TREVISO - Per il combinato disposto dei due DPCM dell’11 e 22 marzo scorsi, sono 14.230 le imprese artigiane trevigiane che alla mezzanotte di ieri hanno chiuso i cancelli. Un numero che corrisponde al 62,6% del totale artigiano della Marca Trevigiana (pari a 22.722), che si somma alle 62.876 realtà produttive dello stesso comparto distribuite nelle altre 6 province venete per arrivare ad un complessivo di 77.106 ( il 61,1% del totale in Veneto pari a 126.145).
Il dato riferito agli addetti che si trovano a casa dal lavoro è di 36.535, il 58,5% del totale dell’artigianato trevigiano. Unitamente agli altri 151.400 veneti, ingrossano un esercito di 187.935 addetti (dipendenti ma anche titolari soci e collaboratori).
“Il momento è davvero complesso e complicato, ulteriormente appesantito dai tempi stretti tra la pubblicazione dei decreti e la loro entrata in vigore. Insicurezza e incertezza sono le variabili dominati che rischiano di compromettere oltre alla tenuta del sistema economico, anche quella del tessuto sociale. Non dimentichiamoci che in un’impresa artigiana tutti i componenti, dall’imprenditorie all’apprendista sono anelli di un a stessa catena e se la maglia si allenta le criticità si ripercuotono su tutti.
Chiediamo che vi siano ingenti stanziamenti dedicati a integrazione degli esistenti, per sostenere le imprese. Ad oggi in Veneto sono state 6.700 le imprese che hanno aperto la procedura per usare FSBA tutelando 27.000 dipendenti, siamo già al 20% di aziende artigiane e loro dipendenti in cassa integrazione.
In provincia di Treviso sono 1800 i datori di lavoro che hanno attivato l’ammortizzatore sociale per salvaguardare 7.200 posti di lavoro. Si aggiungeranno a breve anche le richieste dei datori di lavoro edili artigiani che potranno attivare per 9 settimane, per i loro dipendenti, la nuova cassa integrazione Covid nazionale.
Un numero mai raggiunto nemmeno nella grande crisi del 2011/2013 e destinato solo ad aumentare a seguito della chiusura delle tante attività produttive non “indispensabili” e dall’impossibilità nel mondo dipendente artigiano, dove l’80% sono operai, di continuare a lavorare in modalità smart working.
Mai come in queste settimane tutte le rappresentanze del mondo del lavoro e dei sindacati devono giocare dalla stessa parte. La posta in gioco è alta: imprese e lavoratori sono interdipendenti.

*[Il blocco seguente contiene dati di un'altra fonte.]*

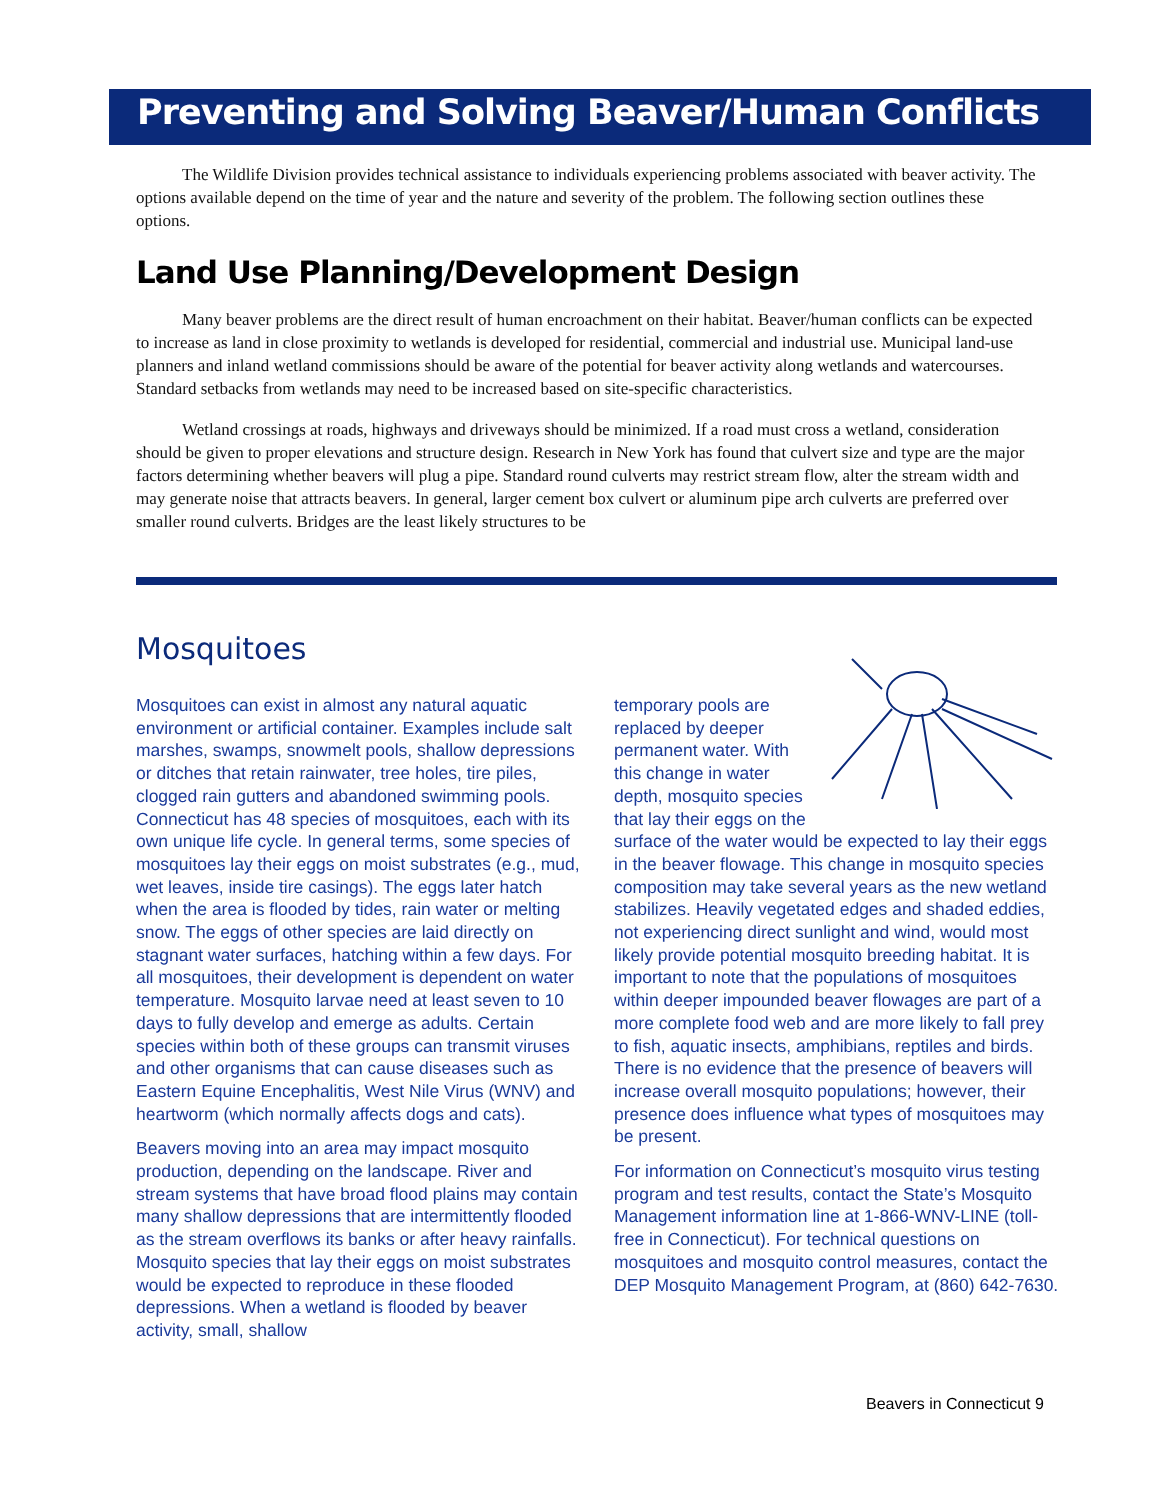Preventing and Solving Beaver/Human Conflicts
The Wildlife Division provides technical assistance to individuals experiencing problems associated with beaver activity. The options available depend on the time of year and the nature and severity of the problem. The following section outlines these options.
Land Use Planning/Development Design
Many beaver problems are the direct result of human encroachment on their habitat. Beaver/human conflicts can be expected to increase as land in close proximity to wetlands is developed for residential, commercial and industrial use. Municipal land-use planners and inland wetland commissions should be aware of the potential for beaver activity along wetlands and watercourses. Standard setbacks from wetlands may need to be increased based on site-specific characteristics.
Wetland crossings at roads, highways and driveways should be minimized. If a road must cross a wetland, consideration should be given to proper elevations and structure design. Research in New York has found that culvert size and type are the major factors determining whether beavers will plug a pipe. Standard round culverts may restrict stream flow, alter the stream width and may generate noise that attracts beavers. In general, larger cement box culvert or aluminum pipe arch culverts are preferred over smaller round culverts. Bridges are the least likely structures to be
Mosquitoes
Mosquitoes can exist in almost any natural aquatic environment or artificial container. Examples include salt marshes, swamps, snowmelt pools, shallow depressions or ditches that retain rainwater, tree holes, tire piles, clogged rain gutters and abandoned swimming pools. Connecticut has 48 species of mosquitoes, each with its own unique life cycle. In general terms, some species of mosquitoes lay their eggs on moist substrates (e.g., mud, wet leaves, inside tire casings). The eggs later hatch when the area is flooded by tides, rain water or melting snow. The eggs of other species are laid directly on stagnant water surfaces, hatching within a few days. For all mosquitoes, their development is dependent on water temperature. Mosquito larvae need at least seven to 10 days to fully develop and emerge as adults. Certain species within both of these groups can transmit viruses and other organisms that can cause diseases such as Eastern Equine Encephalitis, West Nile Virus (WNV) and heartworm (which normally affects dogs and cats).
Beavers moving into an area may impact mosquito production, depending on the landscape. River and stream systems that have broad flood plains may contain many shallow depressions that are intermittently flooded as the stream overflows its banks or after heavy rainfalls. Mosquito species that lay their eggs on moist substrates would be expected to reproduce in these flooded depressions. When a wetland is flooded by beaver activity, small, shallow
temporary pools are replaced by deeper permanent water. With this change in water depth, mosquito species that lay their eggs on the surface of the water would be expected to lay their eggs in the beaver flowage. This change in mosquito species composition may take several years as the new wetland stabilizes. Heavily vegetated edges and shaded eddies, not experiencing direct sunlight and wind, would most likely provide potential mosquito breeding habitat. It is important to note that the populations of mosquitoes within deeper impounded beaver flowages are part of a more complete food web and are more likely to fall prey to fish, aquatic insects, amphibians, reptiles and birds. There is no evidence that the presence of beavers will increase overall mosquito populations; however, their presence does influence what types of mosquitoes may be present.
For information on Connecticut’s mosquito virus testing program and test results, contact the State’s Mosquito Management information line at 1-866-WNV-LINE (toll-free in Connecticut). For technical questions on mosquitoes and mosquito control measures, contact the DEP Mosquito Management Program, at (860) 642-7630.
Beavers in Connecticut 9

Sin dagli inizi di questa straordinaria vicenda abbiamo anteposto salute e sicurezza a ogni altra cosa che nelle nostre realtà coincide con la salvaguardia della persona. Una specifica esclusiva dell’artigianato perché le nostre aziende sono innanzitutto micro-comunità di persone, che animano e vivono nelle comunità. Un modello che ha fatto crescere la nostra provincia, che ha sempre assicurato la tenuta del nostro sistema sociale.
I numeri - Il combinato disposto dei due decreti legge dell’11 e 22 marzo scorsi hanno individuato i codici ATECO delle attività “strategiche” che possono continuare a lavorare.
In regione Veneto per il solo artigianato risultano chiuse, dalla mezzanotte di mercoledì 25 marzo 77.106 attività pari al 61,1% del totale artigianato. In provincia di Treviso 14.230 imprese pari al 62,6% del complessivo del comparto artigiano.
I settori maggiormente colpiti sono: l’edilizia (esclusi gli installatori di impianti che possono operare) con 7.041 aziende chiuse (oltre il 91,2% del totale), seguite dal comparto del benessere 2.158, dalla metalmeccanica con 1.999, il legno/arredo con 1.159, la moda 994, e l’artistico con 373 attività chiuse.
Sul fronte degli addetti che restano senza lavoro, nella Marca, le aziende artigiane lasciano a casa 36.615 persone tra dipendenti, titolari, soci e collaboratori familiari. In questo caso il settore più coinvolto in termini assoluti è sempre l’edilizia con 12.274 persone seguito dalla metalmeccanica 9.253, il legno 4.390, la moda 4.377, il benessere con 4.356, e 923 quelli che operano nell’artistico.